_HOW TO COMPLETE THIS TASK_.
Repeat every line of the data verbatim.
Start of PROVIDED INFORMATION
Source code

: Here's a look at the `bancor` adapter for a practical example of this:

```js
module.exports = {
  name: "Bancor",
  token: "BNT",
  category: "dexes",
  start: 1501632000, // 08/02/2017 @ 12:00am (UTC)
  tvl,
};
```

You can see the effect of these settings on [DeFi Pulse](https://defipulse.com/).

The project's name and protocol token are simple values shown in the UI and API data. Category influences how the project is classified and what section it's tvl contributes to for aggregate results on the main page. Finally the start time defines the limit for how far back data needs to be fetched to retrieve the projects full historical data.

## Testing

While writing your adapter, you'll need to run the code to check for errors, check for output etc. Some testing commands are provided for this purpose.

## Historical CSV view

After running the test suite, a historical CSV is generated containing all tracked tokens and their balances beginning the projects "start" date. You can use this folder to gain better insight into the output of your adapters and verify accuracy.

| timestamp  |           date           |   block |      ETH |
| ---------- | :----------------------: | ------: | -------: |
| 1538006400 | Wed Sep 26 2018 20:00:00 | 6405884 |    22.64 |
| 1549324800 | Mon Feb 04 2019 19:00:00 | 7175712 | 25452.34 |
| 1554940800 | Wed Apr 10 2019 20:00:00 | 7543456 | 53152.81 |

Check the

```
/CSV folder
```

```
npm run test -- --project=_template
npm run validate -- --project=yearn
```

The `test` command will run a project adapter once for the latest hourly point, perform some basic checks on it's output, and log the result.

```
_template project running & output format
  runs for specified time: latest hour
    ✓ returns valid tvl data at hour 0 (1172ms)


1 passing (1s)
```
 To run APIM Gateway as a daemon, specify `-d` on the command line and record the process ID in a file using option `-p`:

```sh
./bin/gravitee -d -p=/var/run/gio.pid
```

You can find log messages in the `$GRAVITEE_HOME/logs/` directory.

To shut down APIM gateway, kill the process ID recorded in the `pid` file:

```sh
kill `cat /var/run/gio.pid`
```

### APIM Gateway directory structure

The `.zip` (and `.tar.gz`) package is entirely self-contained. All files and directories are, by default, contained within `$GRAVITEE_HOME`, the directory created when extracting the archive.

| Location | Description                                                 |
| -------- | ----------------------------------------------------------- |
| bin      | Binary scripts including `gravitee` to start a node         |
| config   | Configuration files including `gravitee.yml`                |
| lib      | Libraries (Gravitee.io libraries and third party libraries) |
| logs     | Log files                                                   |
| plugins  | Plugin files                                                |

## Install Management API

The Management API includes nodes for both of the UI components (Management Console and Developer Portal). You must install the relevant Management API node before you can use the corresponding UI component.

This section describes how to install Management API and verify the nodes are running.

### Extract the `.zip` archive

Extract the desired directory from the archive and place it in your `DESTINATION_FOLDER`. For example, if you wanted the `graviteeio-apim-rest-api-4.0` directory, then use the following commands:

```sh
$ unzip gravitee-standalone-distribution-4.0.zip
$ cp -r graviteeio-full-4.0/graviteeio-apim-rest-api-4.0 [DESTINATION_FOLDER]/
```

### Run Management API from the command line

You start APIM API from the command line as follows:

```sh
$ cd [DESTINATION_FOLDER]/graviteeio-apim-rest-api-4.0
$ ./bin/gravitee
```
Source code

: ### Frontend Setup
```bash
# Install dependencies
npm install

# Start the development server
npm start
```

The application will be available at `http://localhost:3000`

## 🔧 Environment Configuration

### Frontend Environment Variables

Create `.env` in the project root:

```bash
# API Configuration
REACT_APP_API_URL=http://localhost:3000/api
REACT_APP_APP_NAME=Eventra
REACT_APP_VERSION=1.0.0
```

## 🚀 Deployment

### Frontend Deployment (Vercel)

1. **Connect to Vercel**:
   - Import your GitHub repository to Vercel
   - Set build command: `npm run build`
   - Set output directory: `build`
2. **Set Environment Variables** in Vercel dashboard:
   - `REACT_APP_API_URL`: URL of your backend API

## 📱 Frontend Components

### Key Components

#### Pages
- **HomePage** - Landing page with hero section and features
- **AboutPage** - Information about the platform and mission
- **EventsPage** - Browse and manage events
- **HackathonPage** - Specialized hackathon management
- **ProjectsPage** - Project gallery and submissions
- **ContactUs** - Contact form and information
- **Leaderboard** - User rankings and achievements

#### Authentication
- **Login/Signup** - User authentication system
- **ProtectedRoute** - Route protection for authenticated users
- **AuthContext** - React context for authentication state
End of PROVIDED INFORMATION
_ANSWER TO THIS EXERCISE_.
Source code

: Here's a look at the `bancor` adapter for a practical example of this:

```js
module.exports = {
  name: "Bancor",
  token: "BNT",
  category: "dexes",
  start: 1501632000, // 08/02/2017 @ 12:00am (UTC)
  tvl,
};
```

You can see the effect of these settings on [DeFi Pulse](https://defipulse.com/).

The project's name and protocol token are simple values shown in the UI and API data. Category influences how the project is classified and what section it's tvl contributes to for aggregate results on the main page. Finally the start time defines the limit for how far back data needs to be fetched to retrieve the projects full historical data.

## Testing

While writing your adapter, you'll need to run the code to check for errors, check for output etc. Some testing commands are provided for this purpose.

## Historical CSV view

After running the test suite, a historical CSV is generated containing all tracked tokens and their balances beginning the projects "start" date. You can use this folder to gain better insight into the output of your adapters and verify accuracy.

| timestamp  |           date           |   block |      ETH |
| ---------- | :----------------------: | ------: | -------: |
| 1538006400 | Wed Sep 26 2018 20:00:00 | 6405884 |    22.64 |
| 1549324800 | Mon Feb 04 2019 19:00:00 | 7175712 | 25452.34 |
| 1554940800 | Wed Apr 10 2019 20:00:00 | 7543456 | 53152.81 |

Check the

```
/CSV folder
```

```
npm run test -- --project=_template
npm run validate -- --project=yearn
```

The `test` command will run a project adapter once for the latest hourly point, perform some basic checks on it's output, and log the result.

```
_template project running & output format
  runs for specified time: latest hour
    ✓ returns valid tvl data at hour 0 (1172ms)


1 passing (1s)
```
 To run APIM Gateway as a daemon, specify `-d` on the command line and record the process ID in a file using option `-p`:

```sh
./bin/gravitee -d -p=/var/run/gio.pid
```

You can find log messages in the `$GRAVITEE_HOME/logs/` directory.

To shut down APIM gateway, kill the process ID recorded in the `pid` file:

```sh
kill `cat /var/run/gio.pid`
```

### APIM Gateway directory structure

The `.zip` (and `.tar.gz`) package is entirely self-contained. All files and directories are, by default, contained within `$GRAVITEE_HOME`, the directory created when extracting the archive.

| Location | Description                                                 |
| -------- | ----------------------------------------------------------- |
| bin      | Binary scripts including `gravitee` to start a node         |
| config   | Configuration files including `gravitee.yml`                |
| lib      | Libraries (Gravitee.io libraries and third party libraries) |
| logs     | Log files                                                   |
| plugins  | Plugin files                                                |

## Install Management API

The Management API includes nodes for both of the UI components (Management Console and Developer Portal). You must install the relevant Management API node before you can use the corresponding UI component.

This section describes how to install Management API and verify the nodes are running.

### Extract the `.zip` archive

Extract the desired directory from the archive and place it in your `DESTINATION_FOLDER`. For example, if you wanted the `graviteeio-apim-rest-api-4.0` directory, then use the following commands:

```sh
$ unzip gravitee-standalone-distribution-4.0.zip
$ cp -r graviteeio-full-4.0/graviteeio-apim-rest-api-4.0 [DESTINATION_FOLDER]/
```

### Run Management API from the command line

You start APIM API from the command line as follows:

```sh
$ cd [DESTINATION_FOLDER]/graviteeio-apim-rest-api-4.0
$ ./bin/gravitee
```
Source code

: ### Frontend Setup
```bash
# Install dependencies
npm install

# Start the development server
npm start
```

The application will be available at `http://localhost:3000`

## 🔧 Environment Configuration

### Frontend Environment Variables

Create `.env` in the project root:

```bash
# API Configuration
REACT_APP_API_URL=http://localhost:3000/api
REACT_APP_APP_NAME=Eventra
REACT_APP_VERSION=1.0.0
```

## 🚀 Deployment

### Frontend Deployment (Vercel)

1. **Connect to Vercel**:
   - Import your GitHub repository to Vercel
   - Set build command: `npm run build`
   - Set output directory: `build`
2. **Set Environment Variables** in Vercel dashboard:
   - `REACT_APP_API_URL`: URL of your backend API

## 📱 Frontend Components

### Key Components

#### Pages
- **HomePage** - Landing page with hero section and features
- **AboutPage** - Information about the platform and mission
- **EventsPage** - Browse and manage events
- **HackathonPage** - Specialized hackathon management
- **ProjectsPage** - Project gallery and submissions
- **ContactUs** - Contact form and information
- **Leaderboard** - User rankings and achievements

#### Authentication
- **Login/Signup** - User authentication system
- **ProtectedRoute** - Route protection for authenticated users
- **AuthContext** - React context for authentication state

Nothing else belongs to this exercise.